:: PAGE TEXT ::
For decades, researchers have tried to understand how insect wings evolved. It seemed that none of the proposed explanations was complete. Now the question may finally have been answered. Using data that has been collected by different scientists over the years as well as new genetic techniques, investigators have shown that some insect wings have their origins in outgrowths on crustaceans. This surprising result has been reported in Nature Ecology & Evolution.
It seems that a marine animal that was a crustacean made the transition from sea to land around 300 million years ago. When this happened, the leg segments that were closest to its body got incorporated into the body wall as the animal embryo developed. This change may have helped the animal support its weight on land more efficiently.
"The leg lobes then moved up onto the insect's back, and those later formed the wings," said study co-author and Marine Biological Laboratory (MBL), Woods Hole Research Associate Heather Bruce.
Bruce explained that one reason why this mystery took so long to solve was that researchers did not know until around 2010 that insects' closest relatives were crustaceans. Genetic studies had determined at that time that the arthropod phylum was the closest link.
"Prior to that, based on morphology, everyone had classified insects in the myriapod group, along with the millipedes and centipedes," Bruce noted. "And if you look in myriapods for where insect wings came from, you won't find anything. So insect wings came to be thought of as novel structures that sprang up in insects and had no corresponding structure in the ancestor, because researchers were looking in the wrong place for the insect ancestor."
"People get very excited by the idea that something like insect wings may have been a novel innovation of evolution," said study co-author and MBL Director Nipam Patel. "But one of the stories that is emerging from genomic comparisons is that nothing is brand new; everything came from somewhere. And you can, in fact, figure out from where."
Bruce had been comparing the genetic code for segmented legs in insects and crustaceans, With the gene-editing tool CRISPR-Cas9, she deleted leg patterning genes systematically in insects. A crustacean, however, had an extra leg segment next to its body wall that did not appear in the insects. She wanted to know where that segment had gone.
"And so I started digging in the literature, and I found this really old idea that had been proposed in 1893, that insects had incorporated their proximal [closest to body] leg region into the body wall," she said.
"But I still didn't have the wing part of the story, so I kept reading and reading, and I came across this 1980s theory that not only did insects incorporate their proximal leg region into the body wall, but the little lobes on the leg later moved up onto the back and formed the wings. I thought, wow, my genomic and embryonic data supports these old theories."
With modern genetic tools, the connection was made and the old mystery was solved.
:::
:: RECORDS SHOWN ::
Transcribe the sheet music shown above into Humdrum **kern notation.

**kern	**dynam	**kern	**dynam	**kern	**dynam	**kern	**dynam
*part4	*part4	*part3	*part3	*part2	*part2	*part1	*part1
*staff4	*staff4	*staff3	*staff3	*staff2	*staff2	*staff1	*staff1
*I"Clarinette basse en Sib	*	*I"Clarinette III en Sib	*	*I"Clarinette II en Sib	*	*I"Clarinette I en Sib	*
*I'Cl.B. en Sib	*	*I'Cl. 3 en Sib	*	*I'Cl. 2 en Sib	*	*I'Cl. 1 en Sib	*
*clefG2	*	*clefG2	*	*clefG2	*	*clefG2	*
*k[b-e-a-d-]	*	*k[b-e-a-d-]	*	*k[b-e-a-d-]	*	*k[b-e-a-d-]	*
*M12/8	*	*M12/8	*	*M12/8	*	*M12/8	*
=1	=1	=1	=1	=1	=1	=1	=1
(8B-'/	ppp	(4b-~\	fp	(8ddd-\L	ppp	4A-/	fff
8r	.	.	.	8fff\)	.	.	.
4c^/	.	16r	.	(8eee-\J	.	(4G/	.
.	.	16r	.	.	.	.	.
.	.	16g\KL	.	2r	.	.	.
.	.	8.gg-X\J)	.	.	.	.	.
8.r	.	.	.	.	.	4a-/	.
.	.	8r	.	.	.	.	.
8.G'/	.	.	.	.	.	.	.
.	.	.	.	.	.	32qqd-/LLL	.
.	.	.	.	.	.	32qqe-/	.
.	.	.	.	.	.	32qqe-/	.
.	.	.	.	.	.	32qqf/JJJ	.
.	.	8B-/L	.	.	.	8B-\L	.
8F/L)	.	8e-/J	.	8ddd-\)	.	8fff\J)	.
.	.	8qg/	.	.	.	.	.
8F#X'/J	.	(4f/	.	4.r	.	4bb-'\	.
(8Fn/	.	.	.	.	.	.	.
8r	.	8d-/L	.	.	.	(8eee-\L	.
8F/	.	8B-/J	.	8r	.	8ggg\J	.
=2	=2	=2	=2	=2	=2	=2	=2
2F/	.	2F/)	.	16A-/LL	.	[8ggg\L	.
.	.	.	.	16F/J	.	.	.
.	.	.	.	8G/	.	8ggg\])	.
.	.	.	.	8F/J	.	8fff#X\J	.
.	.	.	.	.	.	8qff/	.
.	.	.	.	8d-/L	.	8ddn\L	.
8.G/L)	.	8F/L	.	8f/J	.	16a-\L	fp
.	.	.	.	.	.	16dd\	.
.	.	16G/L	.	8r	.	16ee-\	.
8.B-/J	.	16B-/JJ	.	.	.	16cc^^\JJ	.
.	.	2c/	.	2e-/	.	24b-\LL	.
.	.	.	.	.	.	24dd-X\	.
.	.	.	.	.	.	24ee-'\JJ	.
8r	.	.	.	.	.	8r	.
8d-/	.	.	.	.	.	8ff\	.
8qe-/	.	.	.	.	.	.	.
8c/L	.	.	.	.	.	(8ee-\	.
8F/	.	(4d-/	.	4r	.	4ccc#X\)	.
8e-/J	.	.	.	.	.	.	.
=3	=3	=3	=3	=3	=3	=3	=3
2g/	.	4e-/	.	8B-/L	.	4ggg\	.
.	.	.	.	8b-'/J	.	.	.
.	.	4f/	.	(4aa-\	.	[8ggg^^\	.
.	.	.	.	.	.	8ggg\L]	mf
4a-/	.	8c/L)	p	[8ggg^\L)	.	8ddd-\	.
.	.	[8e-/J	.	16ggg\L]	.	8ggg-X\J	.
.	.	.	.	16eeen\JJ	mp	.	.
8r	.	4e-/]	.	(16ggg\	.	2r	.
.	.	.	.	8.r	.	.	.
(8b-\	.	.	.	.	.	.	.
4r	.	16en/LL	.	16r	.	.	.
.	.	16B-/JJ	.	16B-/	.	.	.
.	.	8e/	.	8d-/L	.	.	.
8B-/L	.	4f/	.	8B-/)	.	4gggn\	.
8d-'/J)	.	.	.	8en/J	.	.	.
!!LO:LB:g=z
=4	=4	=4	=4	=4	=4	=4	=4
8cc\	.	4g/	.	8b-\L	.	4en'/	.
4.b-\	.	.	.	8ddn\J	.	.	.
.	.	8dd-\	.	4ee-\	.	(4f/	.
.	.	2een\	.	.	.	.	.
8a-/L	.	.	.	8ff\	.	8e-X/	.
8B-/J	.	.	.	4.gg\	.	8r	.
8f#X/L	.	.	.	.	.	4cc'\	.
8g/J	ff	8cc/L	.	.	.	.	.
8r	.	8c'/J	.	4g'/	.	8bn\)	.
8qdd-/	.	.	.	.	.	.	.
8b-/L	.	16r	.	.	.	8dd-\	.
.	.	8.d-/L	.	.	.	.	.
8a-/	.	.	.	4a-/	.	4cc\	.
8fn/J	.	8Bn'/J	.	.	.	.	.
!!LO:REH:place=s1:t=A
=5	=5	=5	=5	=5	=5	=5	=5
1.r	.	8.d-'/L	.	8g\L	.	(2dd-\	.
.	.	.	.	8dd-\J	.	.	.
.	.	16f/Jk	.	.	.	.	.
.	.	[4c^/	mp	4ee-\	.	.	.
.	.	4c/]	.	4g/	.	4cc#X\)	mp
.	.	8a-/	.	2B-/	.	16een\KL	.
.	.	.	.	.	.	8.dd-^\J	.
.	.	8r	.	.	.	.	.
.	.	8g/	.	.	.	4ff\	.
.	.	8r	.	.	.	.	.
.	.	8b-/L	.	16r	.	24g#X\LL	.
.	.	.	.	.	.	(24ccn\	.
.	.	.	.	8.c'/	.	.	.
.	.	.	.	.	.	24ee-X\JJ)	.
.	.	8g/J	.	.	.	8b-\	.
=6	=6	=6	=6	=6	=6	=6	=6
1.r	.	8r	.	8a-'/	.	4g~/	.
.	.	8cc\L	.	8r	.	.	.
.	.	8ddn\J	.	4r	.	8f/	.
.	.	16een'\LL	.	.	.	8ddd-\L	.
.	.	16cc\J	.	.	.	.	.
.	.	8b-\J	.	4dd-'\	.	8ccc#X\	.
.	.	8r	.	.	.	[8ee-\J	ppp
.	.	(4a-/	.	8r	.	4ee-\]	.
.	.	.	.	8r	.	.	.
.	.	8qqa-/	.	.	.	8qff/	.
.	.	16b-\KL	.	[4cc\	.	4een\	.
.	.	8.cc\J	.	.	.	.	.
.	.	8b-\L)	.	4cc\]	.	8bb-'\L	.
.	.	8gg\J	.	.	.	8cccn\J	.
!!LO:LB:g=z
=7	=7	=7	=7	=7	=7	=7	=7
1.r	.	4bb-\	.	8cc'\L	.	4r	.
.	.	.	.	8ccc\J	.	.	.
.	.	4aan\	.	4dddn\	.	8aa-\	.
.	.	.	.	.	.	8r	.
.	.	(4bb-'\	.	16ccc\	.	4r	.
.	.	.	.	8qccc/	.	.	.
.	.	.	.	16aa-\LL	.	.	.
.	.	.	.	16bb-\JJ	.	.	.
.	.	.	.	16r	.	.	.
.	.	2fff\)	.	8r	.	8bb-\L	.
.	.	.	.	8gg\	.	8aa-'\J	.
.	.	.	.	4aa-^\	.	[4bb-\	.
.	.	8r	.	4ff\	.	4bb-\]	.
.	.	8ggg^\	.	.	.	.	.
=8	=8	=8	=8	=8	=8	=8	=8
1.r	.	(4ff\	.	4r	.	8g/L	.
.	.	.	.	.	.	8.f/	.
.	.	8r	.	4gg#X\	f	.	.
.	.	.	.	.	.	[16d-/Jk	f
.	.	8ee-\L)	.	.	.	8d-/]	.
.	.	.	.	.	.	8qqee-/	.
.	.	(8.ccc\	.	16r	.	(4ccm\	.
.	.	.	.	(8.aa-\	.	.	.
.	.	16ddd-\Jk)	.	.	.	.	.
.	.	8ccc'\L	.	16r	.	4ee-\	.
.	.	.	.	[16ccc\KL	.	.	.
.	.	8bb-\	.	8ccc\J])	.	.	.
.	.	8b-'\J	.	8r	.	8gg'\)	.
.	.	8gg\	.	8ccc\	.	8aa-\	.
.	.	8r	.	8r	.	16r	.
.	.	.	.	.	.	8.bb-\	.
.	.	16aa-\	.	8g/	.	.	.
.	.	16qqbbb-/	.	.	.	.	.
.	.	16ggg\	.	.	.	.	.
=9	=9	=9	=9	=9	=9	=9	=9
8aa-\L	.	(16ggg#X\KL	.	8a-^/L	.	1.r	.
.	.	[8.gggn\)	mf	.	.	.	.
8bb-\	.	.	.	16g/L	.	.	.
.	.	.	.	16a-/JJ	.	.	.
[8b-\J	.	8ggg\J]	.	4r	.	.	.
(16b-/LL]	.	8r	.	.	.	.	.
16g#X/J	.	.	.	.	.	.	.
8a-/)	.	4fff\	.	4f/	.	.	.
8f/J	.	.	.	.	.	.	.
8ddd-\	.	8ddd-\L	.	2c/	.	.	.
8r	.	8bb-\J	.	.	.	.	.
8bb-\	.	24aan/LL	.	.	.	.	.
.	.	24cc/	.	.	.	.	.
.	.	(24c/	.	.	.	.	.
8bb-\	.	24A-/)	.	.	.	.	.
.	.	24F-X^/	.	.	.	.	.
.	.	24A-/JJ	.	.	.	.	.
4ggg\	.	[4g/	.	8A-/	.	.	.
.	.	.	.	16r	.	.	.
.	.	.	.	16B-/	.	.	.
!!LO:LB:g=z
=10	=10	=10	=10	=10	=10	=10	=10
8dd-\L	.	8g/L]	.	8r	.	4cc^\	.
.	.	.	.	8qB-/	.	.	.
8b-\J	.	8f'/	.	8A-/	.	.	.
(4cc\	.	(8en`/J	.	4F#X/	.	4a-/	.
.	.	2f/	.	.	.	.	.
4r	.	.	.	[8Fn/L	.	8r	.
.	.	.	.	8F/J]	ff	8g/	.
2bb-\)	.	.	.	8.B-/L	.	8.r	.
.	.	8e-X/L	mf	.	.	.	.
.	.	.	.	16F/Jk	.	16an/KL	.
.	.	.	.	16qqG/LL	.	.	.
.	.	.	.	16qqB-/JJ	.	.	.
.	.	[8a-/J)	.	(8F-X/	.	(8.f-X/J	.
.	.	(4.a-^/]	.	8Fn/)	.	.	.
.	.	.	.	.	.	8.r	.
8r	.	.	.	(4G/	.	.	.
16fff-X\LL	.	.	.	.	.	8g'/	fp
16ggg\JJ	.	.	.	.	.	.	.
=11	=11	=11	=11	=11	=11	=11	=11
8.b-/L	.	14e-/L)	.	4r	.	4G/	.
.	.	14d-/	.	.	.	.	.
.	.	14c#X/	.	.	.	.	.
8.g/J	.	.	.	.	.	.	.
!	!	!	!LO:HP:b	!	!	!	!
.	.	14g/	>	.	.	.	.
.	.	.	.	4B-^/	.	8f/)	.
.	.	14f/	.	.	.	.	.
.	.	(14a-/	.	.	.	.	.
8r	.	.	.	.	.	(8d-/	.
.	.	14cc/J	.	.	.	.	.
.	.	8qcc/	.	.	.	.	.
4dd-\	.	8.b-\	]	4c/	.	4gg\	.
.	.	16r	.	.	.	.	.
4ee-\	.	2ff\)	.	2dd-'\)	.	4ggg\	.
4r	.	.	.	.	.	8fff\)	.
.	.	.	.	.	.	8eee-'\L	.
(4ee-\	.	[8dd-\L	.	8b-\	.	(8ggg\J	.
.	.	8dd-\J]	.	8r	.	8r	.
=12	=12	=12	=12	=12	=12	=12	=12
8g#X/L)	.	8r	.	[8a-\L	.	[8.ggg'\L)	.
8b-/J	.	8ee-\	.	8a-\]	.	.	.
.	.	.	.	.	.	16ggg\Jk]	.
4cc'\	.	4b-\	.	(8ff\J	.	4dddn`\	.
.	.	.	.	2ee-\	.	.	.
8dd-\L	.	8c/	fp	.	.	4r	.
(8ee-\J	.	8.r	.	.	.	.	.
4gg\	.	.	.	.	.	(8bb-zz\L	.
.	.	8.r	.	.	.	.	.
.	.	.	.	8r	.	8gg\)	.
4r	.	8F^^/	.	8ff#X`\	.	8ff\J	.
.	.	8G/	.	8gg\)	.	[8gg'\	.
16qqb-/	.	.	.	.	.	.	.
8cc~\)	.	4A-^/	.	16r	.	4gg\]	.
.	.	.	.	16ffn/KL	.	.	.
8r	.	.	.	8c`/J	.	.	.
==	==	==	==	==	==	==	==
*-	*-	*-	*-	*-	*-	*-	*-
:::
EXERCISE 1: Transcribe the passage from the insect-wings article starting with "It seems that" and going on through "land more efficiently.".
EXERCISE 2:
Do the following statements agree with the insect-wings article? Answer yes or no for each, quoting the words that decide it.
(a) The finding was reported in Nature Ecology & Evolution.
(b) The crustacean's move from sea to land took place around 300 million years ago.
(c) The idea that insects incorporated their proximal leg region into the body wall was first proposed in the 1980s.
EXERCISE 3: According to the insect-wings article, why did insect wings come to be thought of as novel structures with no counterpart in the ancestor?
Nothing in the listing is needed here.

TASK RESPONSE 1:
It seems that a marine animal that was a crustacean made the transition from sea to land around 300 million years ago. When this happened, the leg segments that were closest to its body got incorporated into the body wall as the animal embryo developed. This change may have helped the animal support its weight on land more efficiently.

TASK RESPONSE 2:
(a) Yes: "This surprising result has been reported in Nature Ecology & Evolution."
(b) Yes: "a marine animal that was a crustacean made the transition from sea to land around 300 million years ago."
(c) No: "this really old idea that had been proposed in 1893, that insects had incorporated their proximal [closest to body] leg region into the body wall."

TASK RESPONSE 3: Based on morphology, researchers had classified insects with the myriapods. When they looked in myriapods for the origin of insect wings, they found nothing. Until around 2010 they did not know that insects' closest relatives were crustaceans, so they were looking in the wrong place for the insect ancestor.